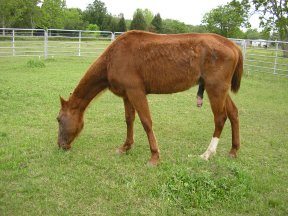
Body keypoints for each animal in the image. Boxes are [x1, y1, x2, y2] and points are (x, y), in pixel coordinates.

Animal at [56, 30, 243, 165]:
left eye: (58, 119)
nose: (61, 145)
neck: (112, 58)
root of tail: (233, 45)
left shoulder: (136, 92)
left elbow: (146, 122)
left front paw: (154, 156)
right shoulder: (127, 95)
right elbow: (129, 120)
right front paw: (125, 147)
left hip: (215, 89)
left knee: (220, 118)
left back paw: (207, 153)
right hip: (220, 90)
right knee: (233, 113)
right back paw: (233, 150)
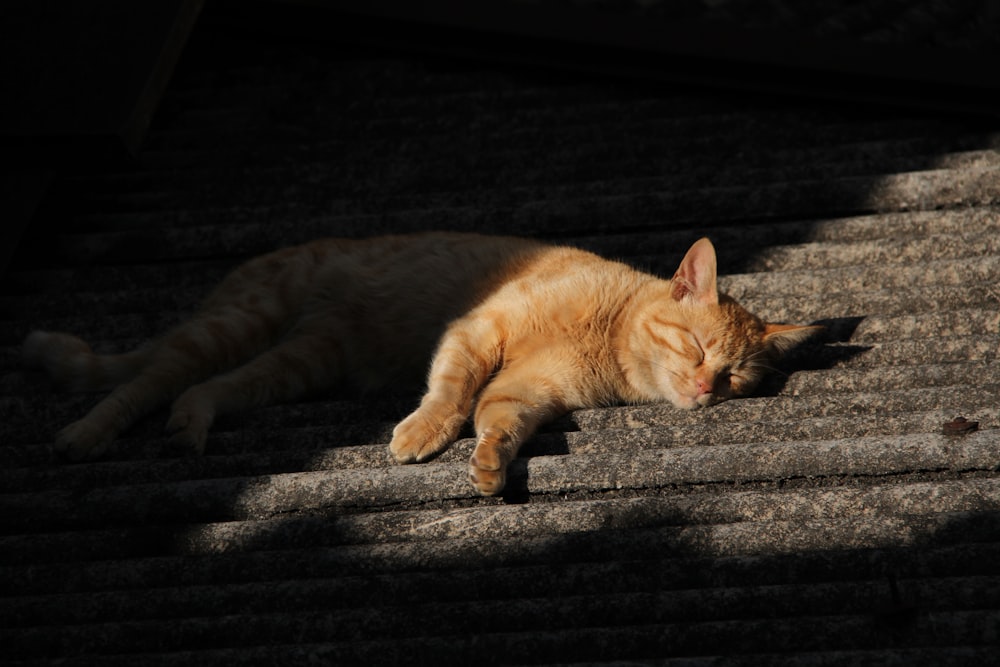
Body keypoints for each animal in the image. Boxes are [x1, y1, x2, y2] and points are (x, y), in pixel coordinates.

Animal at [21, 232, 820, 494]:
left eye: (736, 378)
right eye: (697, 350)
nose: (706, 389)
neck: (607, 334)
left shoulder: (528, 389)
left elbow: (498, 418)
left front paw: (490, 464)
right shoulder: (478, 330)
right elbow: (451, 392)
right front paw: (421, 434)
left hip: (295, 363)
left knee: (205, 389)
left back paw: (190, 426)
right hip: (233, 325)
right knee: (141, 380)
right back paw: (86, 434)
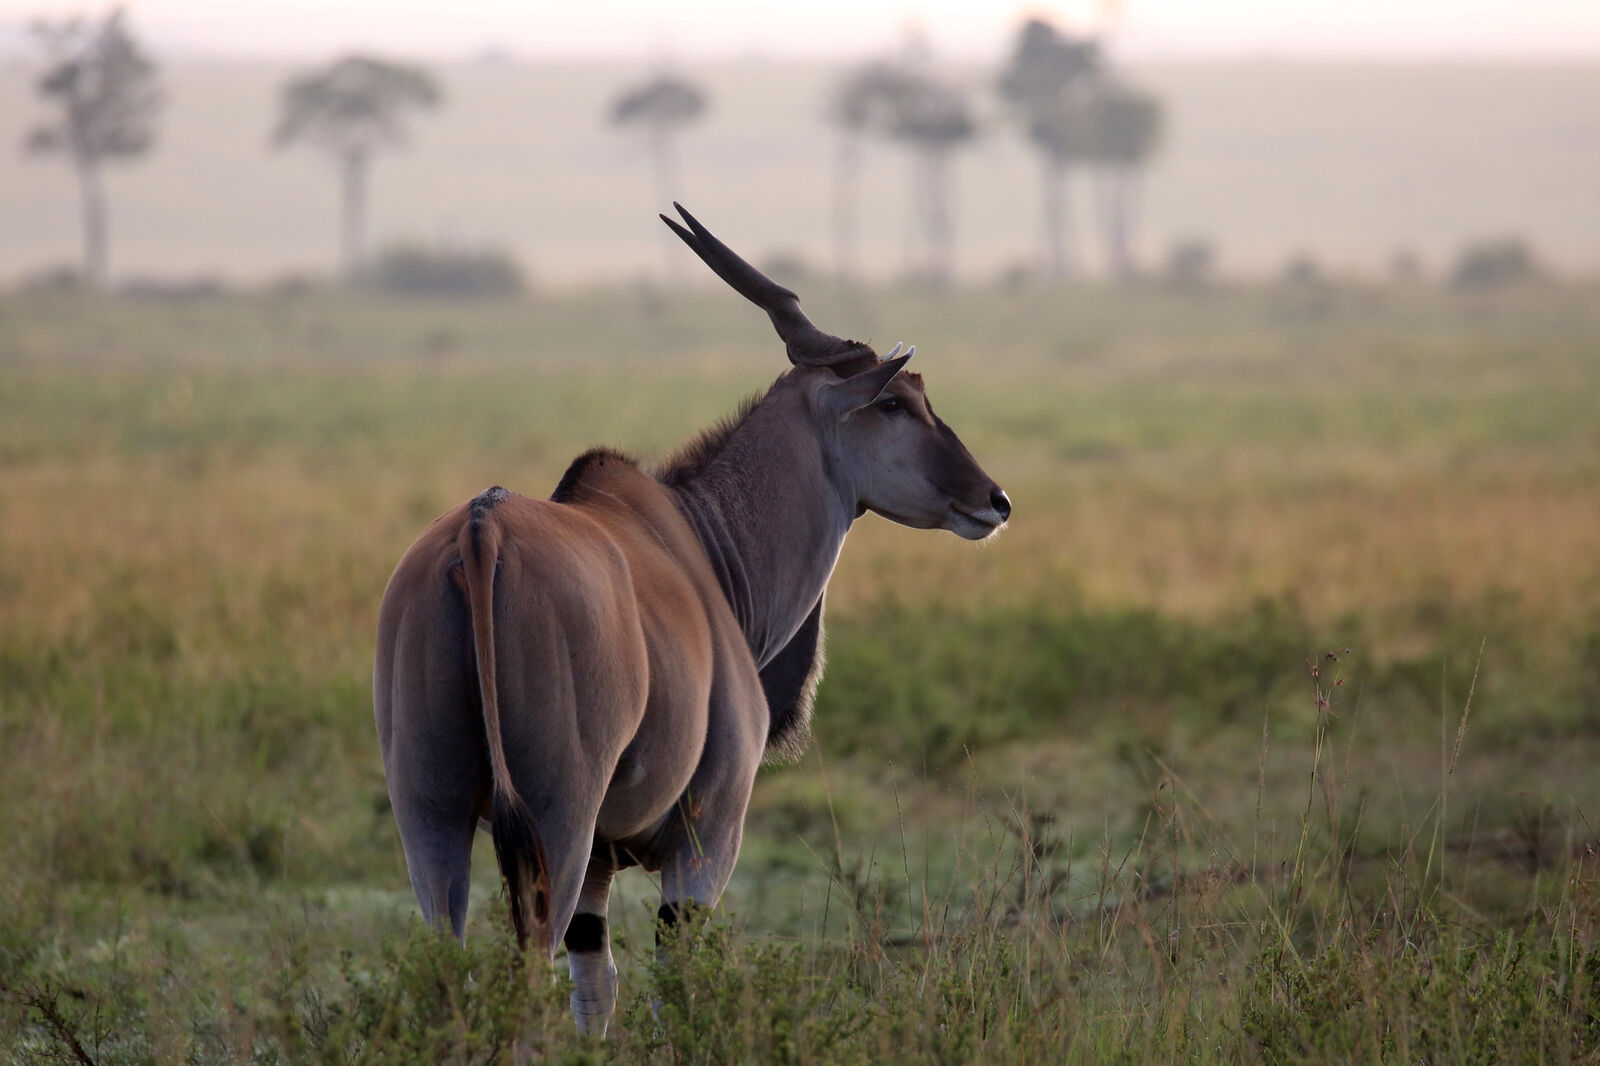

WHAT IS REQUIRED => Word for word, retype the lines in the entries above that run from the one with "right hip: (220, 90)" through the one with "left eye: (736, 378)". Both ends count; pictures do not.

THE ANSWER =>
right hip: (220, 90)
right knee: (233, 113)
right back paw: (233, 150)
Body keypoints for each animal in the image. Boxes are [x1, y1, x2, y2] and points are (x, y), in pixel coordinates.

Animal at [21, 232, 820, 494]:
left eye: (736, 378)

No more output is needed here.